Take the case a = (1, 2, 3). I think what is going on is that the compiler generates the tuple (1, 2, 3) at compile time (because it can't vary).

Consider this function:

x = 0
def cb(_):
    global x, y
    y = (x,2,3)
    x += 1

This does allocate because each time the function is called a new tuple has to be created. I think this applies to a number of your non-allocating examples: the compiler creates constants where it can.

Yes, I agree that's what's going on there, and similarly with t = 3.4 - although floats are heap allocated, this is a define-time constant so it is heap allocated when the function is defined not when it is run.

x = 1; y = 2; a = x, y allocates, but interestingly x = 1; y = 2; a, b = x, y doesn't, so the 'pack and unpack' pattern is optimised to avoid a throwaway allocation. (It's still quite a bit slower to do a, b = x, y than a = x; b = y, though, even though it doesn't allocate on the heap.)

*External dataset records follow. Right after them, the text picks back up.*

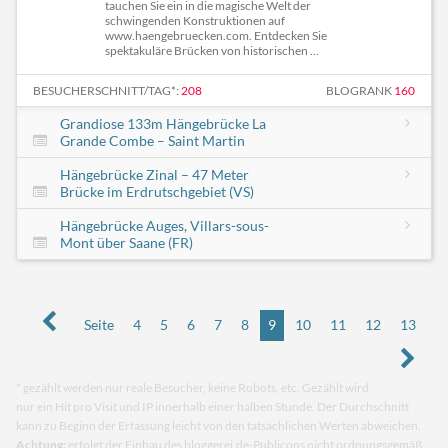
tauchen Sie ein in die magische Welt der
schwingenden Konstruktionen auf
www.haengebruecken.com. Entdecken Sie
spektakuläre Brücken von historischen ...
BESUCHERSCHNITT/TAG*:
208
BLOGRANK
160
Grandiose 133m Hängebrücke La
Grande Combe – Saint Martin
Hängebrücke Zinal – 47 Meter
Brücke im Erdrutschgebiet (VS)
Hängebrücke Auges, Villars-sous-
Mont über Saane (FR)
Seite
4
5
6
7
8
9
10
11
12
13
* gezählt werden nur reale Besucher, keine Robots, etc. Gezählt wird
nur ein Hit pro Visit und IP innerhalb einer halben Stunde. Der Durchschnitt
kann zu Beginn der Erfassung leicht von den tatsächlichen Werten abweichen.
Achtung:
erfolgt der Einbau des bloggerei.de-Publicons nicht ordnungsgemäß,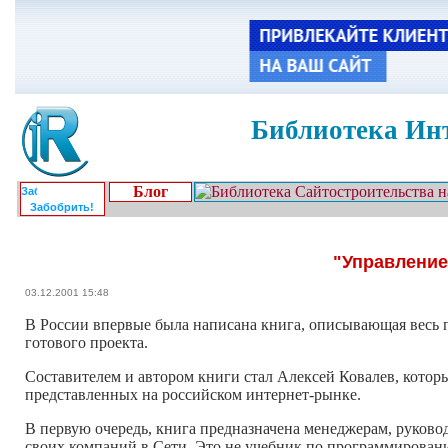
Библиотека Инт
Блог
Забобрить!
"Управление
03.12.2001 15:48
В России впервые была написана книга, описывающая весь п
готового проекта.
Составителем и автором книги стал Алексей Ковалев, которы
представленных на российском интернет-рынке.
В первую очередь, книга предназначена менеджерам, руков
своих компаний в Сети. Это не учебник по программировани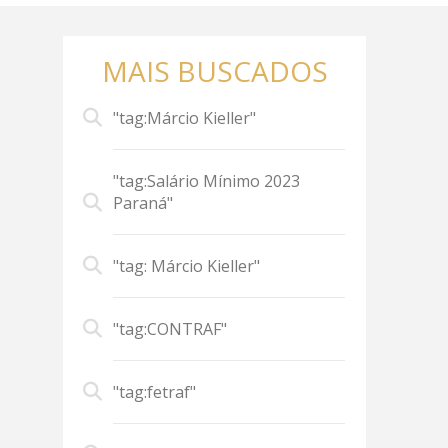
MAIS BUSCADOS
"tag:Márcio Kieller"
"tag:Salário Mínimo 2023
Paraná"
"tag: Márcio Kieller"
"tag:CONTRAF"
"tag:fetraf"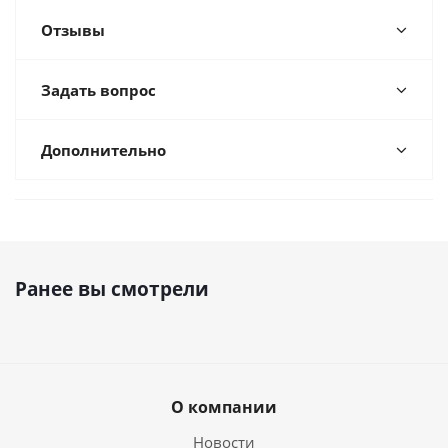
Отзывы
Задать вопрос
Дополнительно
Ранее вы смотрели
О компании
Новости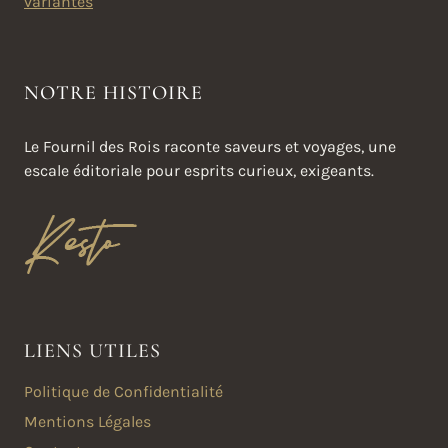
variantes
NOTRE HISTOIRE
Le Fournil des Rois raconte saveurs et voyages, une
escale éditoriale pour esprits curieux, exigeants.
LIENS UTILES
Politique de Confidentialité
Mentions Légales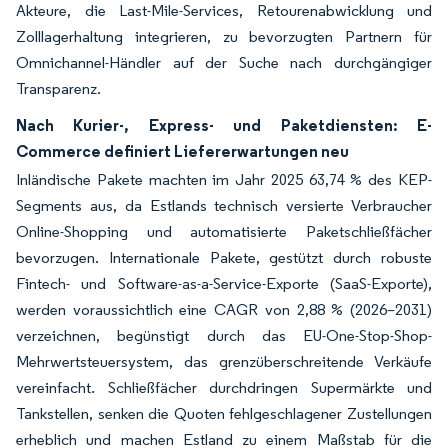
Akteure, die Last-Mile-Services, Retourenabwicklung und
Zolllagerhaltung integrieren, zu bevorzugten Partnern für
Omnichannel-Händler auf der Suche nach durchgängiger
Transparenz.
Nach Kurier-, Express- und Paketdiensten: E-
Commerce definiert Liefererwartungen neu
Inländische Pakete machten im Jahr 2025 63,74 % des KEP-
Segments aus, da Estlands technisch versierte Verbraucher
Online-Shopping und automatisierte Paketschließfächer
bevorzugen. Internationale Pakete, gestützt durch robuste
Fintech- und Software-as-a-Service-Exporte (SaaS-Exporte),
werden voraussichtlich eine CAGR von 2,88 % (2026–2031)
verzeichnen, begünstigt durch das EU-One-Stop-Shop-
Mehrwertsteuersystem, das grenzüberschreitende Verkäufe
vereinfacht. Schließfächer durchdringen Supermärkte und
Tankstellen, senken die Quoten fehlgeschlagener Zustellungen
erheblich und machen Estland zu einem Maßstab für die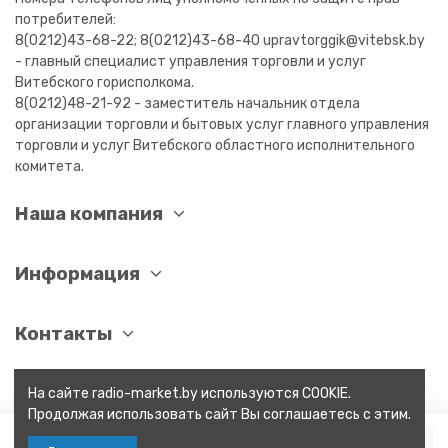
потребителей:
8(0212)43-68-22; 8(0212)43-68-40 upravtorggik@vitebsk.by
- главный специалист управления торговли и услуг
Витебского горисполкома.
8(0212)48-21-92 - заместитель начальник отдела
организации торговли и бытовых услуг главного управления
торговли и услуг Витебского областного исполнительного
комитета.
Наша компания
Информация
Контакты
На сайте radio-market.by используются COOKIE.
Продолжая использовать сайт Вы соглашаетесь с этим.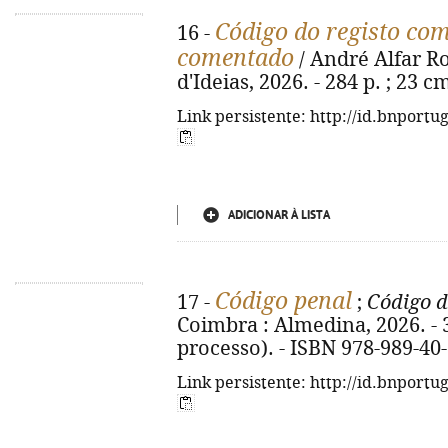
Código do registo com
16 -
comentado
/ André Alfar Rod
d'Ideias, 2026. - 284 p. ; 23 
Link persistente: http://id.bnportu
ADICIONAR À LISTA
Código penal
17 -
;
Código d
Coimbra : Almedina, 2026. - 36
processo). - ISBN 978-989-40
Link persistente: http://id.bnportu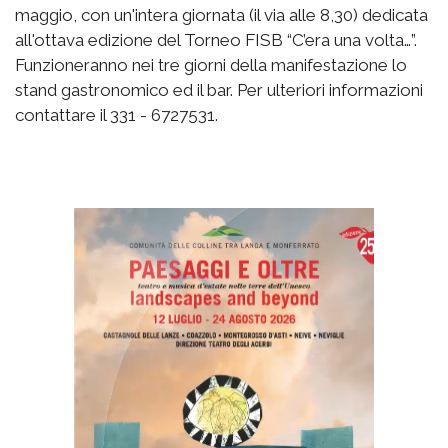
maggio, con un'intera giornata (il via alle 8,30) dedicata
all'ottava edizione del Torneo FISB “C’era una volta…”.
Funzioneranno nei tre giorni della manifestazione lo
stand gastronomico ed il bar. Per ulteriori informazioni
contattare il 331 - 6727531.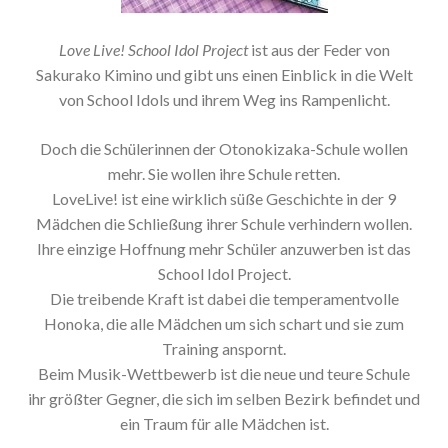
Love Live! School Idol Project
ist aus der Feder von
Sakurako Kimino und gibt uns einen Einblick in die Welt
von School Idols und ihrem Weg ins Rampenlicht.
Doch die Schülerinnen der Otonokizaka-Schule wollen
mehr. Sie wollen ihre Schule retten.
LoveLive! ist eine wirklich süße Geschichte in der 9
Mädchen die Schließung ihrer Schule verhindern wollen.
Ihre einzige Hoffnung mehr Schüler anzuwerben ist das
School Idol Project.
Die treibende Kraft ist dabei die temperamentvolle
Honoka, die alle Mädchen um sich schart und sie zum
Training anspornt.
Beim Musik-Wettbewerb ist die neue und teure Schule
ihr größter Gegner, die sich im selben Bezirk befindet und
ein Traum für alle Mädchen ist.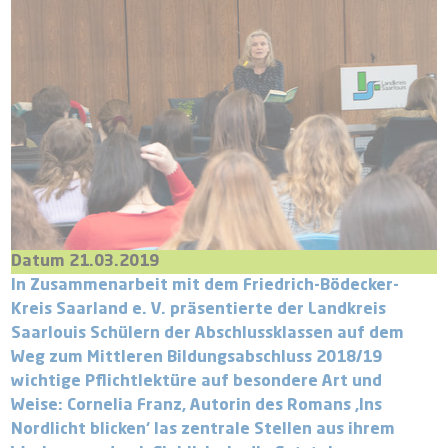
Datum 21.03.2019
In Zusammenarbeit mit dem Friedrich-Bödecker-
Kreis Saarland e. V. präsentierte der Landkreis
Saarlouis Schülern der Abschlussklassen auf dem
Weg zum Mittleren Bildungsabschluss 2018/19
wichtige Pflichtlektüre auf besondere Art und
Weise: Cornelia Franz, Autorin des Romans ‚Ins
Nordlicht blicken‘ las zentrale Stellen aus ihrem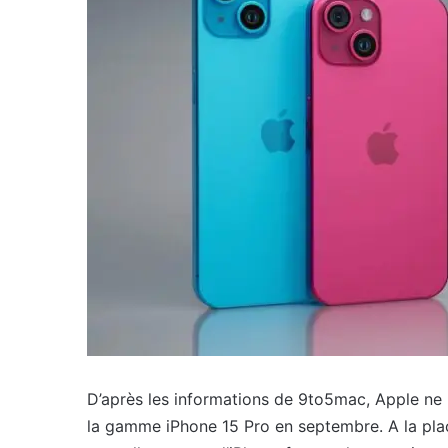
D’après les informations de 9to5mac, Apple ne pr
la gamme iPhone 15 Pro en septembre. A la plac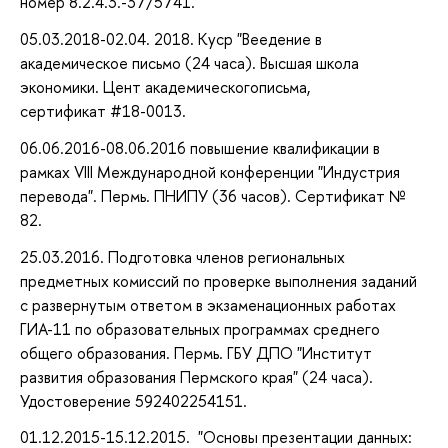
номер 8.2.4.3.-37/5741.
05.03.2018-02.04. 2018. Куср "Веедение в
академическое письмо (24 часа). Высшая школа
экономики. Цент академическогописьма,
сертификат #18-0013.
06.06.2016-08.06.2016 повышение квалификации в
рамках VIII Международной конференции "Индустрия
перевода". Пермь. ПНИПУ (36 часов). Сертификат №
82.
25.03.2016. Подготовка членов региональных
предметных комиссий по проверке выполнения заданий
с развернутым ответом в экзаменационных работах
ГИА-11 по образовательных программах среднего
общего образования. Пермь. ГБУ ДПО "Институт
развития образования Пермского края" (24 часа).
Удостоверение 592402254151.
01.12.2015-15.12.2015. "Основы презентации данных: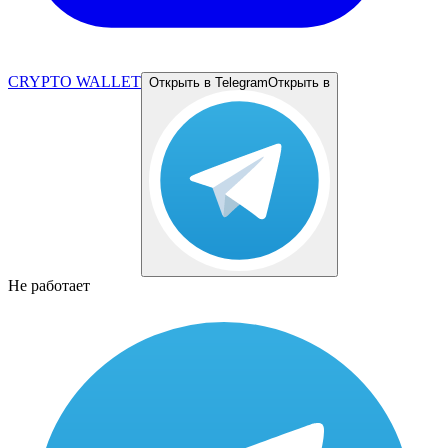
CRYPTO WALLET
Открыть в Telegram
Открыть в
Не работает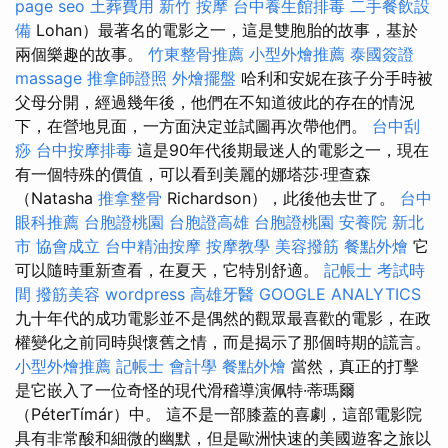
page seo
土葬費用
新竹 按摩
台中養生館排毒
二手餐飲設
備
Lohan）最著名的電影之一，這是雙胞胎的故事，基於
兩個樂趣的故事。
竹東整骨推薦
小型外燴推薦
泰國簽證
massage
推拿師證照
外燴擺盤
哈利和安妮在孩子分手時被
父母分開，經過幾年後，他們在不知道彼此的存在的情況
下，在營地見面，一方面決定並試圖再次帶他們。
台中刮
痧
台中按摩排毒
這是90年代後期最迷人的電影之一，現在
有一個特殊的價值，可以看到美麗的娜塔莎·理查森
（Natasha
推拿整骨
Richardson），此後他去世了。
台中
眼科推薦
台胞證桃園
台胞證高雄
台胞證桃園
安養院 新北
市
協會成立
台中精油按摩
按摩教學
美容撥筋
餐點外燴
它
可以隨時重新查看，在夏天，它特別舒適。
記帳士 考試時
間
撥筋美容
wordpress
高雄牙醫
GOOGLE ANALYTICS
九十年代的成功電影並不是偶然的觀眾最喜歡的電影，在政
權變化之前同時與懷舊之情，而是揭示了那個時期的謊言。
小型外燴推薦
記帳士 會計學
餐點外燴
當然，真正的打擊
是它嵌入了一位奇怪的現代滑稽導演佩特·蒂瑪爾
（PéterTímár）中。 這不是一部膝蓋的喜劇，這部電影院
具有非常酸和細微的幽默，但是歐洲快速的美國遊客之旅以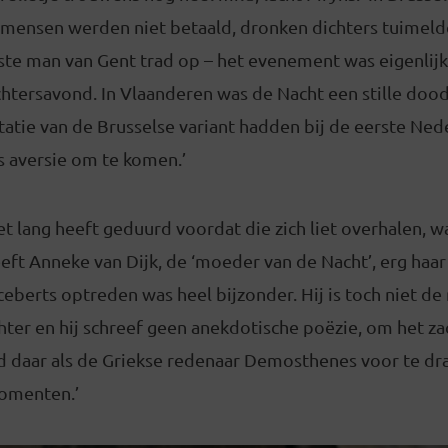
: mensen werden niet betaald, dronken dichters tuimeld
ste man van Gent trad op – het evenement was eigenlij
chtersavond. In Vlaanderen was de Nacht een stille doo
atie van de Brusselse variant hadden bij de eerste Ned
 aversie om te komen.’
et lang heeft geduurd voordat die zich liet overhalen, 
eft Anneke van Dijk, de ‘moeder van de Nacht’, erg haar
berts optreden was heel bijzonder. Hij is toch niet de
hter en hij schreef geen anekdotische poëzie, om het zac
d daar als de Griekse redenaar Demosthenes voor te dra
omenten.’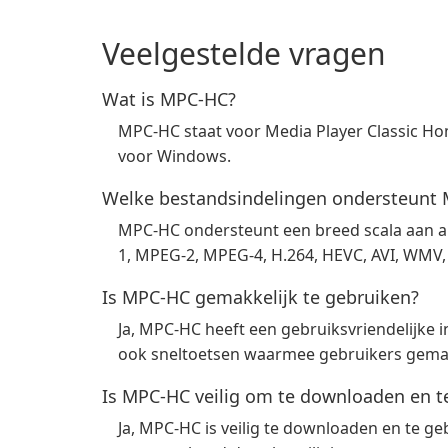
Veelgestelde vragen
Wat is MPC-HC?
MPC-HC staat voor Media Player Classic Ho
voor Windows.
Welke bestandsindelingen ondersteunt
MPC-HC ondersteunt een breed scala aan a
1, MPEG-2, MPEG-4, H.264, HEVC, AVI, WMV,
Is MPC-HC gemakkelijk te gebruiken?
Ja, MPC-HC heeft een gebruiksvriendelijke in
ook sneltoetsen waarmee gebruikers gemakk
Is MPC-HC veilig om te downloaden en t
Ja, MPC-HC is veilig te downloaden en te ge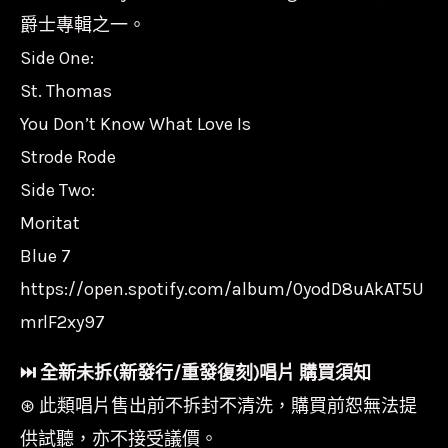
爵士專輯之一。
Side One:
St. Thomas
You Don’t Know What Love Is
Strode Rode
Side Two:
Moritat
Blue 7
https://open.spotify.com/album/0yodD8uAkAT5U
mrlF2xy97
⏭︎ 全新未拆(新發行/重發復刻)唱片 購買須知
⊛ 此類唱片售出前不拆封不清洗，購買前恕無法提
供試聽，亦不接受議價。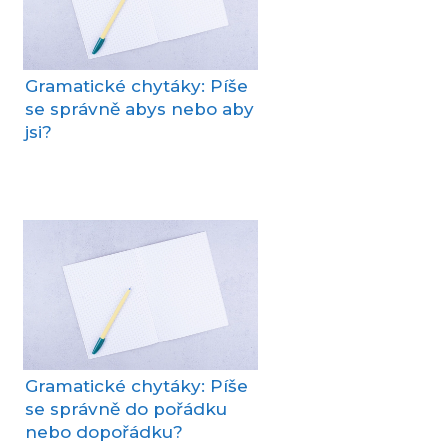
Gramatické chytáky: Píše
se správně abys nebo aby
jsi?
Gramatické chytáky: Píše
se správně do pořádku
nebo dopořádku?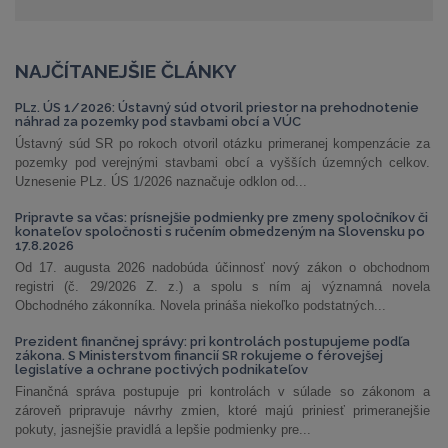
NAJČÍTANEJŠIE ČLÁNKY
PLz. ÚS 1/2026: Ústavný súd otvoril priestor na prehodnotenie
náhrad za pozemky pod stavbami obcí a VÚC
Ústavný súd SR po rokoch otvoril otázku primeranej kompenzácie za
pozemky pod verejnými stavbami obcí a vyšších územných celkov.
Uznesenie PLz. ÚS 1/2026 naznačuje odklon od...
Pripravte sa včas: prísnejšie podmienky pre zmeny spoločníkov či
konateľov spoločnosti s ručením obmedzeným na Slovensku po
17.8.2026
Od 17. augusta 2026 nadobúda účinnosť nový zákon o obchodnom
registri (č. 29/2026 Z. z.) a spolu s ním aj významná novela
Obchodného zákonníka. Novela prináša niekoľko podstatných...
Prezident finančnej správy: pri kontrolách postupujeme podľa
zákona. S Ministerstvom financií SR rokujeme o férovejšej
legislatíve a ochrane poctivých podnikateľov
Finančná správa postupuje pri kontrolách v súlade so zákonom a
zároveň pripravuje návrhy zmien, ktoré majú priniesť primeranejšie
pokuty, jasnejšie pravidlá a lepšie podmienky pre...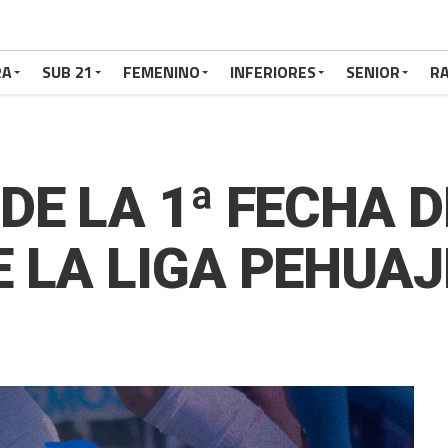
RA
SUB 21
FEMENINO
INFERIORES
SENIOR
RA
DE LA 1ª FECHA D
 LA LIGA PEHUA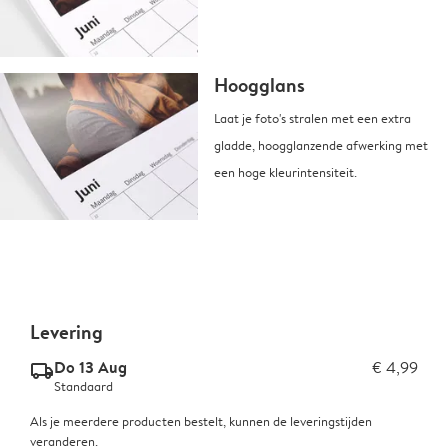
Hoogglans
Laat je foto's stralen met een extra
gladde, hoogglanzende afwerking met
een hoge kleurintensiteit.
Levering
Do 13 Aug
€ 4,99
delivery_standard_v2
Standaard
Als je meerdere producten bestelt, kunnen de leveringstijden
veranderen.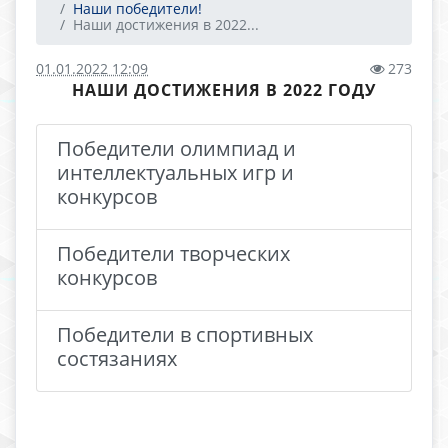
Наши победители!
Наши достижения в 2022...
01.01.2022 12:09
273
НАШИ ДОСТИЖЕНИЯ В 2022 ГОДУ
Победители олимпиад и
интеллектуальных игр и
конкурсов
Победители творческих
конкурсов
Победители в спортивных
состязаниях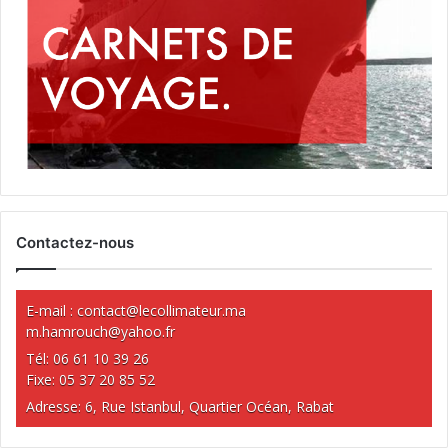
Contactez-nous
E-mail :
contact@lecollimateur.ma
m.hamrouch@yahoo.fr
Tél: 06 61 10 39 26
Fixe: 05 37 20 85 52
Adresse: 6, Rue Istanbul, Quartier Océan, Rabat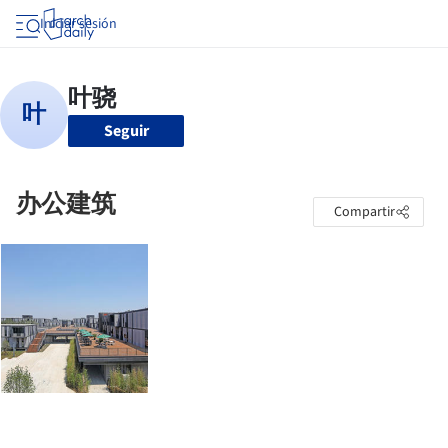
Iniciar sesión
Seguir
办公建筑
Compartir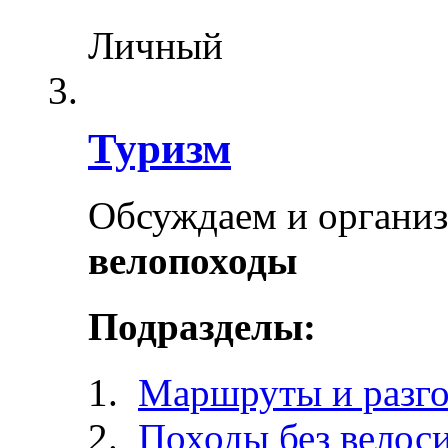
Личный
Туризм
Обсуждаем и органи
велопоходы
Подразделы:
Маршруты и разг
Походы без велос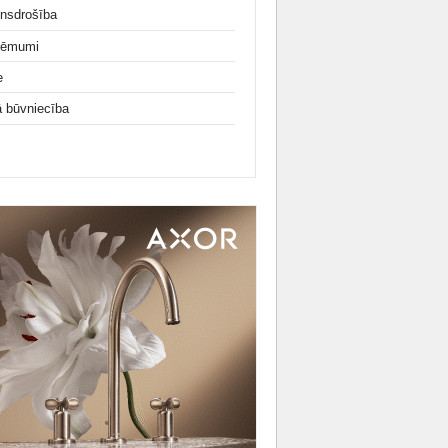
nsdrošība
ņēmumi
e
ā būvniecība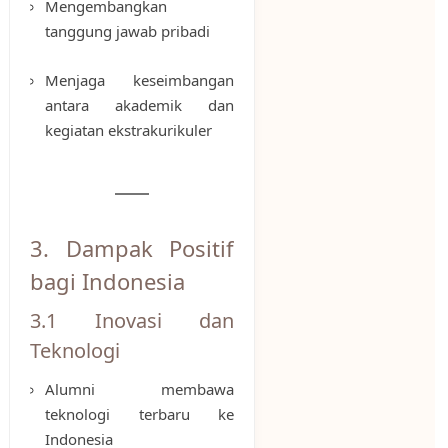
Mengembangkan
tanggung jawab pribadi
Menjaga keseimbangan
antara akademik dan
kegiatan ekstrakurikuler
3. Dampak Positif
bagi Indonesia
3.1 Inovasi dan
Teknologi
Alumni membawa
teknologi terbaru ke
Indonesia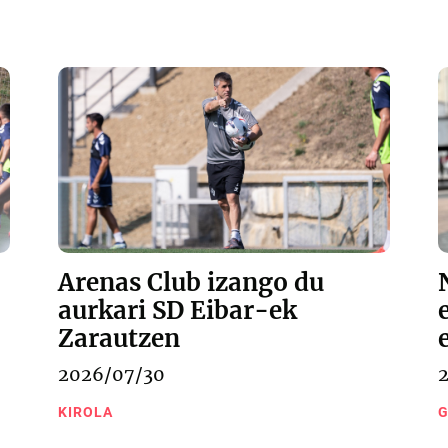
Arenas Club izango du
aurkari SD Eibar-ek
Zarautzen
2026/07/30
KIROLA
G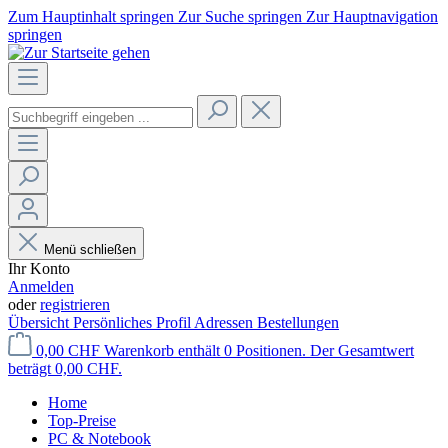
Zum Hauptinhalt springen
Zur Suche springen
Zur Hauptnavigation
springen
Menü schließen
Ihr Konto
Anmelden
oder
registrieren
Übersicht
Persönliches Profil
Adressen
Bestellungen
0,00 CHF
Warenkorb enthält 0 Positionen. Der Gesamtwert
beträgt 0,00 CHF.
Home
Top-Preise
PC & Notebook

for i in range(n): print(i) also doesn't allocate even when n isn't constant, which is surprising but pleasing.

(Or is the nested function compiled/byte-compiled just once, and the measured allocation and performance difference just the creation of a lightweight closure structure to hold the captured variables?)

Hmm, I think the runtime figures might confirm this idea, having done a bit of experimenting.

foo() defined as

def foo():
  def bar():
    return 0
  return bar()

runs about 1000 cycles slower than

def bar():
  return 0
def foo():
  return bar()

But foo() defined as

def foo():
  def bar():
    x = 0
    x = x + 1
    [... 1000s more increment lines ...]
    x = x + 1
    return x
  return bar()

is also only about 1000 cycles slower than

def bar():
  x = 0
  x = x + 1
  [... 1000s more increment lines ...]
  x = x + 1
  return x
def foo():
  return bar()

Thus it seems to be a constant-time difference not a difference proportional to code length, which implies some kind of environment/closure allocation, not a runtime code generation. That's a relief - python without nested functions would be pretty clunky.

The following allocates (fails with a memory error):

from pyb import Timer

x = 0
def cb(_):
    global x
    def foo(y):
        return y + 1
    x = foo(x)
    print(x)

cb(0)  # Initial call runs OK
t = Timer(1, freq=1, callback=cb)  # but fails first time it's called in a hard ISR context

Much as I like nested functions and closures, I've never tried creating one in a hard ISR context. Very educational. Obviously the callback runs if I move foo() into the global namespace.

One trick you may be unaware of: you can get a bytecode listing of your code with

$ micropython -v -v my_code.py

where micropython is the Unix build of MP.

Testing for allocation in a repeated hard ISR callback ensures that you can't be led astray by the compiler's useful habit of pre-compiling objects.